Vandals set three buses ablaze near French cities overnight on the eve of the anniversary of riots that rocked France's multi-ethnic suburbs.
Masked assailants torched buses in the western Paris suburb of Nanterre and the eastern suburb of Bagnolet, but passengers fled before the flames engulfed the vehicles.
An empty, parked private coach was set on fire in Venissieux, a suburb of the eastern city of Lyon, and three youths ordered passengers off a bus in Athis Mons, south of Paris, and tried without success to set it on fire.
In the Bagnolet attack, one assailant held a pistol to the head of the driver while others forced passengers to get off.
Bus drivers refused to enter some of Paris's most troubled suburbs to protest against the latest attacks.
The attacks followed a daylight assault on a bus just south of Paris on Sunday. Youths on ethnically mixed estates around the capital have also staged several apparently concerted attacks on security forces in recent weeks.

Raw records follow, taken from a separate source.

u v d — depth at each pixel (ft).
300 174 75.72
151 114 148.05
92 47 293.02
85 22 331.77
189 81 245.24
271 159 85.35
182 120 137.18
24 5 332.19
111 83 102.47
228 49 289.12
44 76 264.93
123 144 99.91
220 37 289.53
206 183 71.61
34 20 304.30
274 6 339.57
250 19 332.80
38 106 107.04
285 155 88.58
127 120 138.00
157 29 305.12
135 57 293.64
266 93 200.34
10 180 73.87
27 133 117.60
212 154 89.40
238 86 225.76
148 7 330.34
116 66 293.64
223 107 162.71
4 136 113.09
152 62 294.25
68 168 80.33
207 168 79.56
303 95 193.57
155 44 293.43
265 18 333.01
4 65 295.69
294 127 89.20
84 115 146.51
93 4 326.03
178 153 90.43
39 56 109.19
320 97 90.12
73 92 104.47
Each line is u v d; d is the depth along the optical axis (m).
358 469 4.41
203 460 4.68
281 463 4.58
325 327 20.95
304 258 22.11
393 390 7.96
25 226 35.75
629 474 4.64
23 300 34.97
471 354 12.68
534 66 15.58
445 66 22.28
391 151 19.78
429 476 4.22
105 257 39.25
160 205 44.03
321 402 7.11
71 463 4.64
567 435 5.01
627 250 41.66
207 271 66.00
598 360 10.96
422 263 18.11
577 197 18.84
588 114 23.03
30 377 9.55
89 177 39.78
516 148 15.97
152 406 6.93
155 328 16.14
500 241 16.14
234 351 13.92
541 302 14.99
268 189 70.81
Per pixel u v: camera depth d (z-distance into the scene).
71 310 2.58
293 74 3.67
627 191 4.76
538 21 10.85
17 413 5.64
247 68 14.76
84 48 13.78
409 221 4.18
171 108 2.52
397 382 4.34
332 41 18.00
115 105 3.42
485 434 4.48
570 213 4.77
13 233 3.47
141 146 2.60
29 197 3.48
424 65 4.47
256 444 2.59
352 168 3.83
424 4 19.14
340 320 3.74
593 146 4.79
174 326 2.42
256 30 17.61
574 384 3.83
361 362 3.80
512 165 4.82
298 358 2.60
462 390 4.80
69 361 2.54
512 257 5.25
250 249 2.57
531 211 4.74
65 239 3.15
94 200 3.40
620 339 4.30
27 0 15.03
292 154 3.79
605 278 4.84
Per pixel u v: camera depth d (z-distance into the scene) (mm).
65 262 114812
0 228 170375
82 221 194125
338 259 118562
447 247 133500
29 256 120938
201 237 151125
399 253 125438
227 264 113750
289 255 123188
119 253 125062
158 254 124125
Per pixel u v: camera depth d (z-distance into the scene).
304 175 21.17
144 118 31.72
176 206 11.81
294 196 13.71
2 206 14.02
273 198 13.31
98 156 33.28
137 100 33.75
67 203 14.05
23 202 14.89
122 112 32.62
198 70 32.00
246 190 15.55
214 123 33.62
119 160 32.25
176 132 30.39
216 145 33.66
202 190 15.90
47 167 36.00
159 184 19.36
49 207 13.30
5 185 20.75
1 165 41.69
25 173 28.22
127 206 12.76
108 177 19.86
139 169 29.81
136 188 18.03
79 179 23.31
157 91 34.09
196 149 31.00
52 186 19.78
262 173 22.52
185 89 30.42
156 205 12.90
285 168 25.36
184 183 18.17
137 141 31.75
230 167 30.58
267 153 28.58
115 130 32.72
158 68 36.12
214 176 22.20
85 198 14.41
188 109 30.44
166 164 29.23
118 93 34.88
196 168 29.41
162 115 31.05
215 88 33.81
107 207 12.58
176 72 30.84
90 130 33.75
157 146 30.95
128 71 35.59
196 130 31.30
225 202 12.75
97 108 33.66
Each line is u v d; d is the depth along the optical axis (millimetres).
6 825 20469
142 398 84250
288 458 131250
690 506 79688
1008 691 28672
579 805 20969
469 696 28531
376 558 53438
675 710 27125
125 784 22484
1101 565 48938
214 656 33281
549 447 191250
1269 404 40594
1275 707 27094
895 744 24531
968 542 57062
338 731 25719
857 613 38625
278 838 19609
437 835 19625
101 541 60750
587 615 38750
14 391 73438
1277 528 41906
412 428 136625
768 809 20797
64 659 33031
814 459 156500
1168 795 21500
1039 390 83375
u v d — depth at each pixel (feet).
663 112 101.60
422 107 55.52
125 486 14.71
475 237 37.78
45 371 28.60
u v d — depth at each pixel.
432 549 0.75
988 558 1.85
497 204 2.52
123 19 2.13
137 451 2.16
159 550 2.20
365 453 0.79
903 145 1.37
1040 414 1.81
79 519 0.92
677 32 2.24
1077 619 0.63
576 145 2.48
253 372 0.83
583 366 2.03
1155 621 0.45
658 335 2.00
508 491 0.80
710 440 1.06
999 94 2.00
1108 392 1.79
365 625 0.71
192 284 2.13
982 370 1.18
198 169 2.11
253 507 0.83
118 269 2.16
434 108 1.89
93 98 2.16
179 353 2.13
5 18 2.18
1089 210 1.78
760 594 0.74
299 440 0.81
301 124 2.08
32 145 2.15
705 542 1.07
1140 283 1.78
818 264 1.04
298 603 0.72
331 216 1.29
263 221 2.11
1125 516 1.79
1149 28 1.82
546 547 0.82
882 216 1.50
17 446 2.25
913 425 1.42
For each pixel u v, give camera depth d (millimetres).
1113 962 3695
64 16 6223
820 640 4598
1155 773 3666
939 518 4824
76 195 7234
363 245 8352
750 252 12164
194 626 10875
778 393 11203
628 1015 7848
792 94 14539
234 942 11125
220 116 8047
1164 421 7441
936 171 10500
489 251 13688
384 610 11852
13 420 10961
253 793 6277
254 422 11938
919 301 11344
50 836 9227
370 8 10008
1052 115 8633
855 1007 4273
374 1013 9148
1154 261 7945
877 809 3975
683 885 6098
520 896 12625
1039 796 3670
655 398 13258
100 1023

"We cannot accept the unacceptable. . . . We refuse to see no-go zones created in our country," Prime Minister Dominique de Villepin said. "There will be arrests and immediate, exemplary punishment," he added.
Police say the violence has been building ahead of the October 27th anniversary of last year's riots.
Then, youths from mainly immigrant backgrounds burned cars and wrecked shops for three weeks in France's worst unrest for decades, blamed on poverty and discrimination.